After any operation completes, show a summary with next steps:

┌─────────────────────────────────────────────┐
│  ✓ Memo Generated: Metabologic v0.2.5      │
│                                             │
│  Score:     4.5/10 (needs revision)         │
│  Scorecard: 3.2/5                           │
│  Citations: 38 (25 verified)                │
│  Sources:   42 cataloged across 7 sections  │
│                                             │
│  Output: io/humain/deals/Metabologic/       │
│          outputs/Metabologic-v0.2.5/        │
│                                             │
│  Artifacts:                                 │
│    7-Metabologic-v0.2.5.md (final draft)    │
│    8-one-pager.html + .pdf                  │
│    3-source-catalog/ (7 files)              │
│    4-fact-check-verified.json               │
│    5-scorecard/12Ps-scorecard.md            │
└─────────────────────────────────────────────┘

? What next?
  ❯ Export this memo (HTML/PDF/Word)
    Improve a weak section
    View fact-check results
    Generate one-pager
    Return to main menu
    Exit

Technical Architecture

Entry Point

python -m cli.app          # Interactive mode (default)
python -m cli.app --help   # Show available non-interactive commands

Dependencies

LibraryPurposeStatus
richPanels, tables, spinners, progress, colorsAlready installed
questionary or InquirerPyInteractive prompts (select, confirm, text)Needs install
Everything elseExisting pipeline codeAlready installed

Module Structure

cli/
├── app.py                  # Main entry point, top-level menu
├── flows/
│   ├── generate.py         # New memo generation flow
│   ├── export.py           # Export flow (HTML/PDF/Word)
│   ├── improve.py          # Section improvement flow
│   ├── one_pager.py        # One-pager generation flow
│   ├── agent_runner.py     # Run specific agent flow
│   └── configure.py        # Settings and new deal setup
├── discovery.py            # Auto-detect firms, deals, versions
├── progress.py             # Pipeline progress display
└── theme.py                # Colors, branding, styling constants

Theme Constants

# cli/theme.py
BRAND_COLOR = "#51A084"      # Accent (matches Humain's Lochinvar)
PRIMARY_COLOR = "#090E18"    # Dark
SECONDARY_COLOR = "#656F84"  # Muted text
SUCCESS = "green"
WARNING = "yellow"
ERROR = "red"
DIM = "dim"

Implementation Phases

Phase 1: Core Shell + Generate Flow

  • cli/app.py with main menu
  • cli/discovery.py for firm/deal/version detection
  • Generate flow with confirm and live progress
  • Post-run summary

Phase 2: Export + One-Pager Flows

  • Export flow wrapping cli/export_branded.py and cli/md2docx.py
  • One-pager flow wrapping cli/generate_one_pager.py
  • “Open in browser” option after HTML export

Phase 3: Improve + Agent Runner

  • Section improvement flow wrapping improve-section.py
  • Agent runner with categorized agent menu
  • Resume-from-failure support

Phase 4: Configuration

  • New deal setup wizard (creates {DealName}.json from prompts)
  • New firm setup (creates io/{firm}/ directory structure)
  • API key configuration
  • Default settings (model, strictness, etc.)

Open Questions

  1. Python or Node for the shell? Rich + questionary is native Python and works today. clack (Node) is prettier but requires a bridge to call Python commands. Hybrid possible: Node shell that spawns Python subprocesses.

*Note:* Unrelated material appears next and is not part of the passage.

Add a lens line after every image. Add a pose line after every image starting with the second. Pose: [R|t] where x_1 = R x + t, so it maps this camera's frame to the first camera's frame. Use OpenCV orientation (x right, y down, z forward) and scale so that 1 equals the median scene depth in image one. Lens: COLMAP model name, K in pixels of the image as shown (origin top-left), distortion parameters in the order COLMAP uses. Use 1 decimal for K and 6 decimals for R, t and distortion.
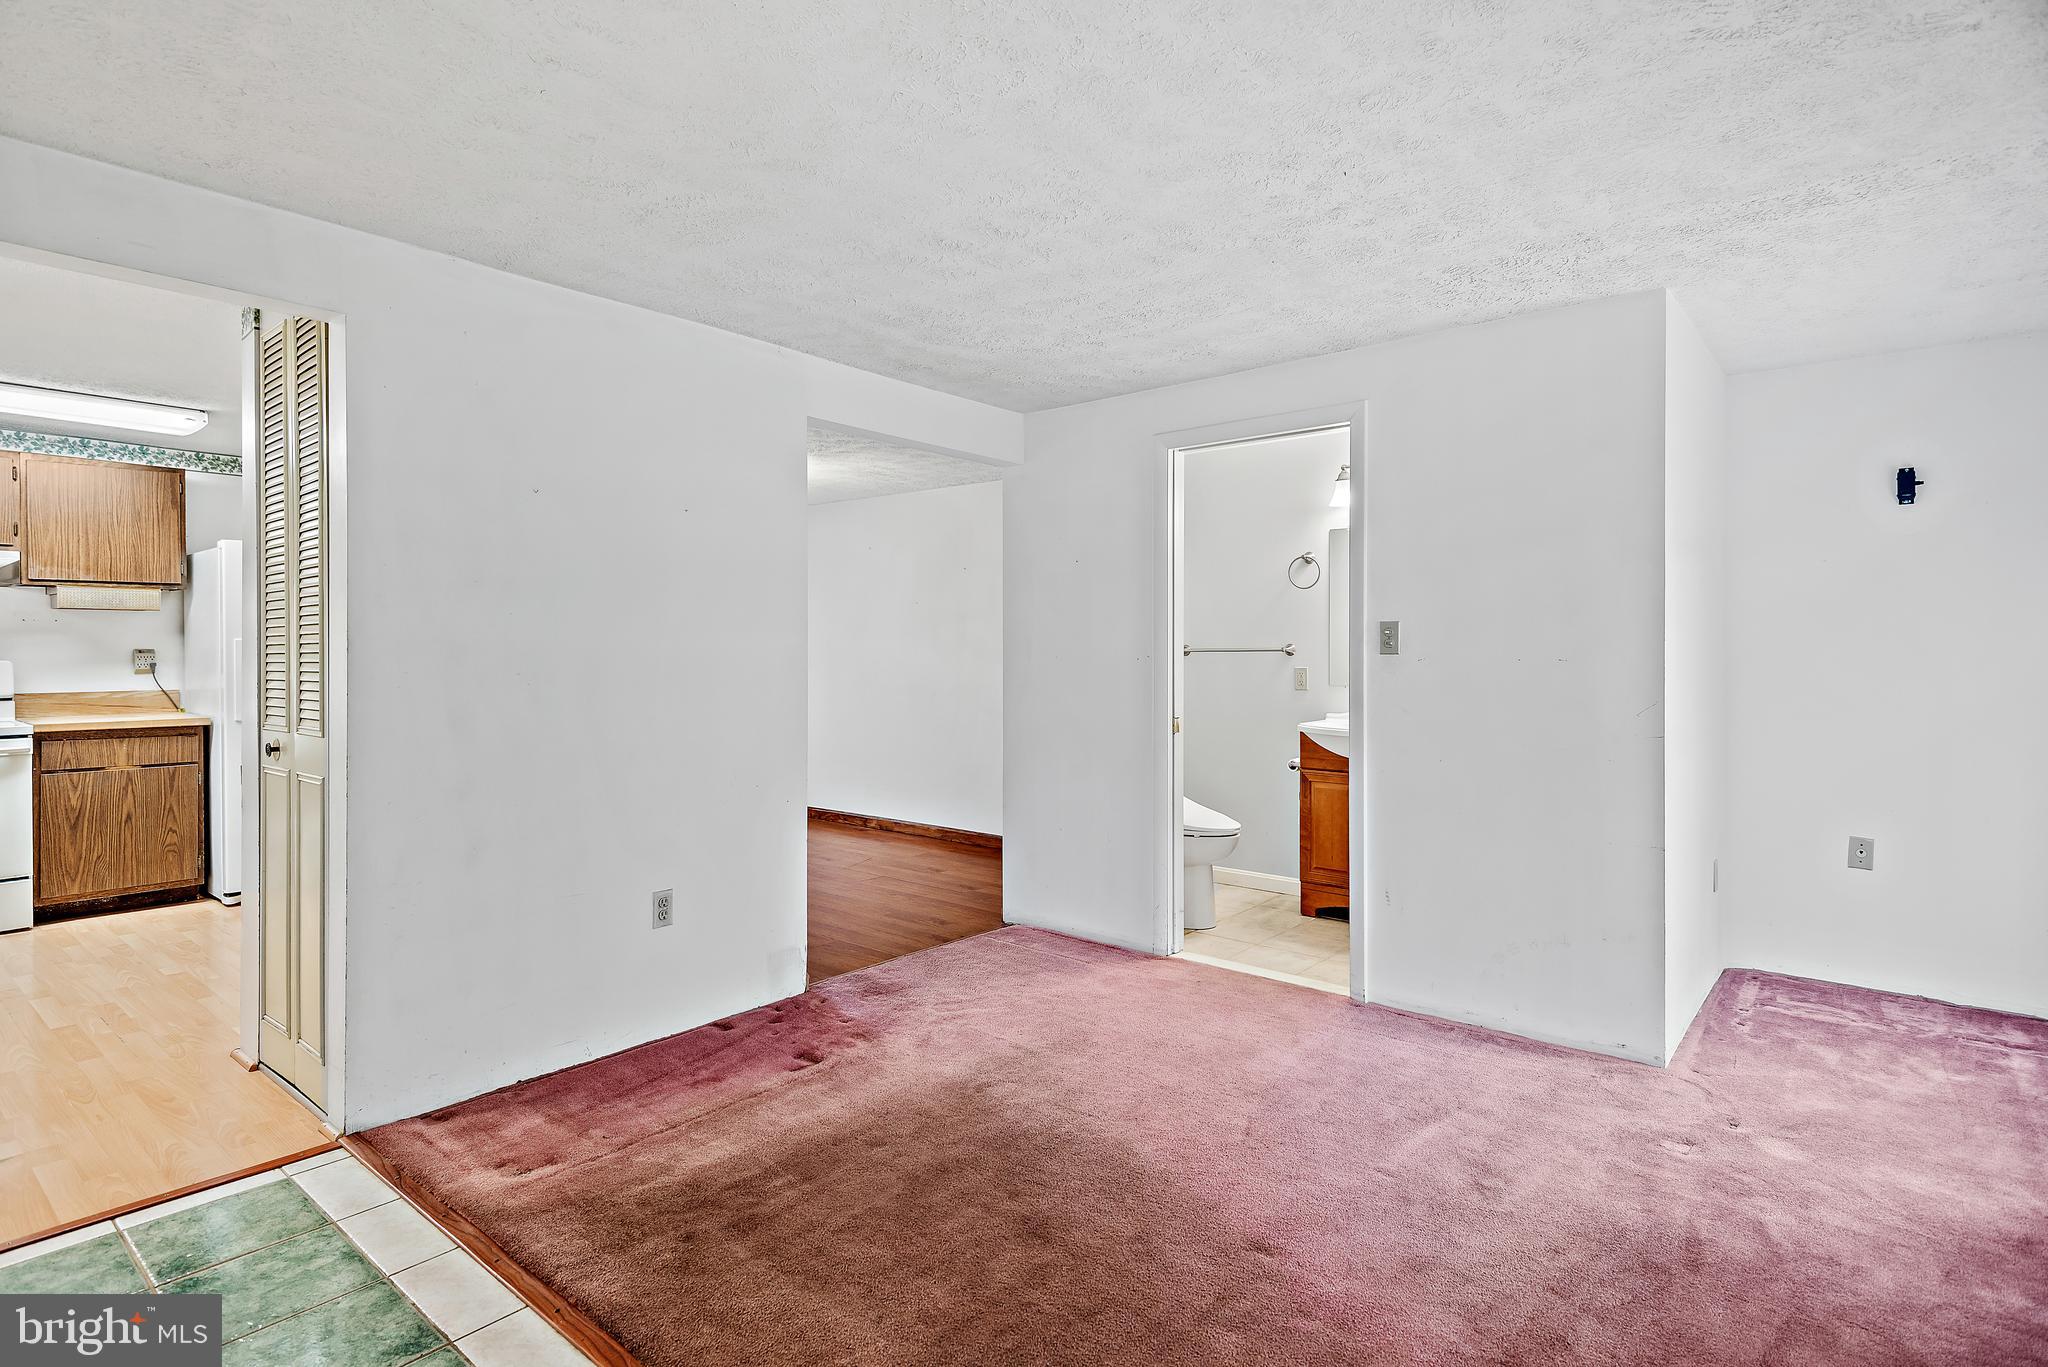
lens RADIAL K [[1034.7, 0, 1019.7], [0, 1034.7, 650.7], [0, 0, 1]] dist [0.017406, -0.012034]
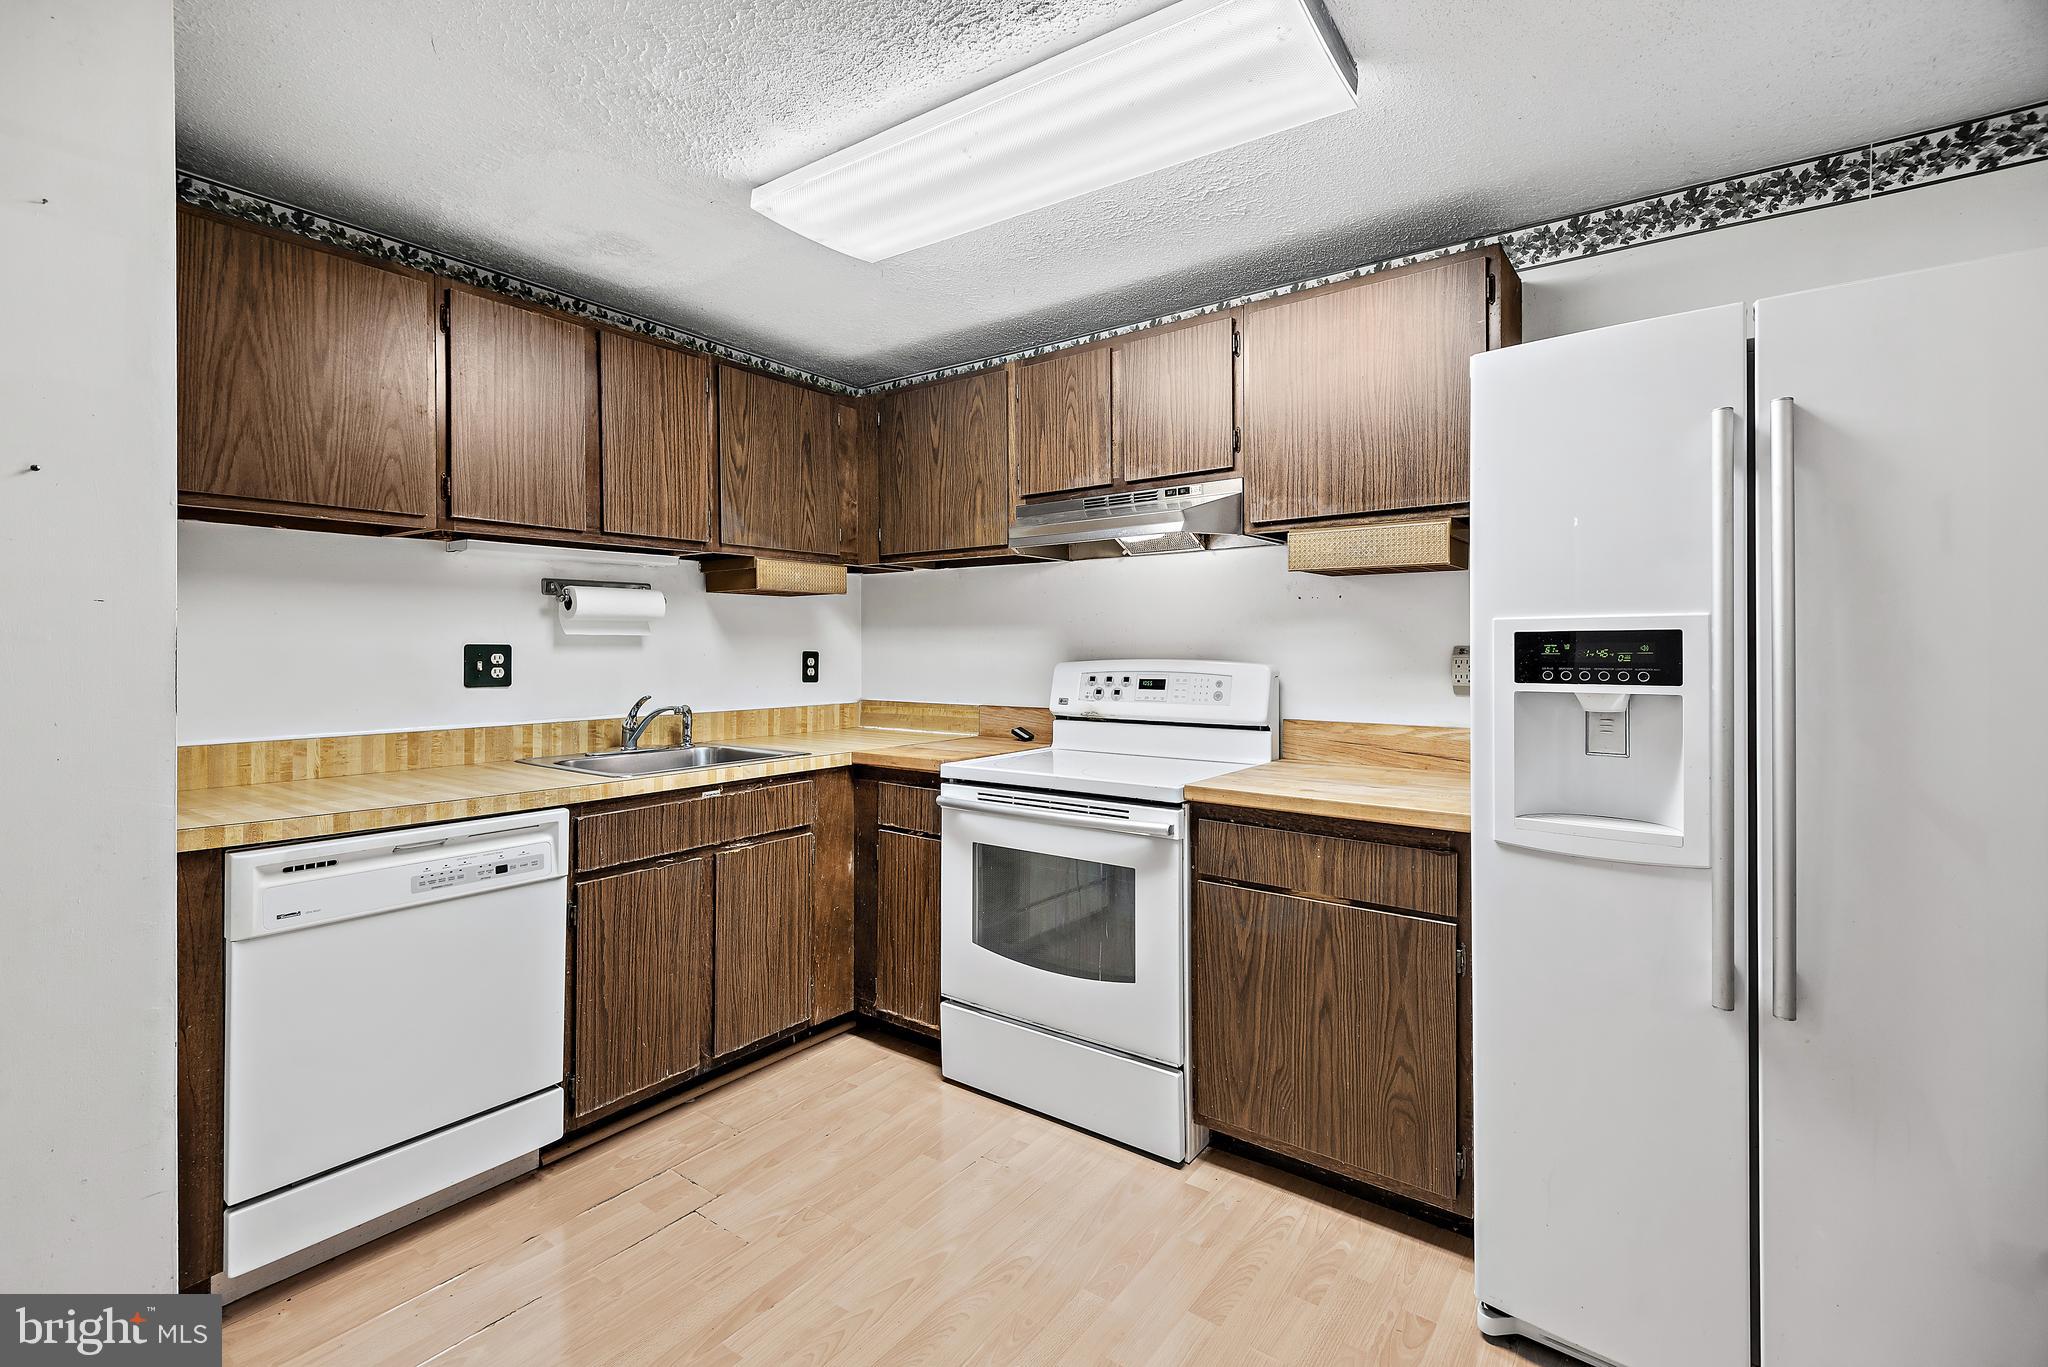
lens RADIAL K [[921.4, 0, 1016.4], [0, 921.4, 644.3], [0, 0, 1]] dist [0.028135, -0.016508]
pose [[0.051017, -0.000709, -0.998698, -0.453954], [-0.002485, 0.999997, -0.000837, -0.001521], [0.998695, 0.002525, 0.051015, 0.850917]]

  2. Should the app replace src/main.py? Currently src/main.py is the CLI entry point for generation. The app could wrap it, or src/main.py could become a library function called by the app.

  3. Pipeline progress granularity: LangGraph doesn’t expose per-node progress natively. We need to decide between wrapper functions (invasive but precise) vs. message monitoring (non-invasive but less real-time).

  4. Configuration persistence: Should the app remember the last firm/deal selected? A .cli-state.json in the project root could store recent selections for faster repeat runs.

  5. Multi-deal batch mode: Should the app support “Generate memos for all deals in Humain”? This is a power-user feature but valuable for firms with many deals.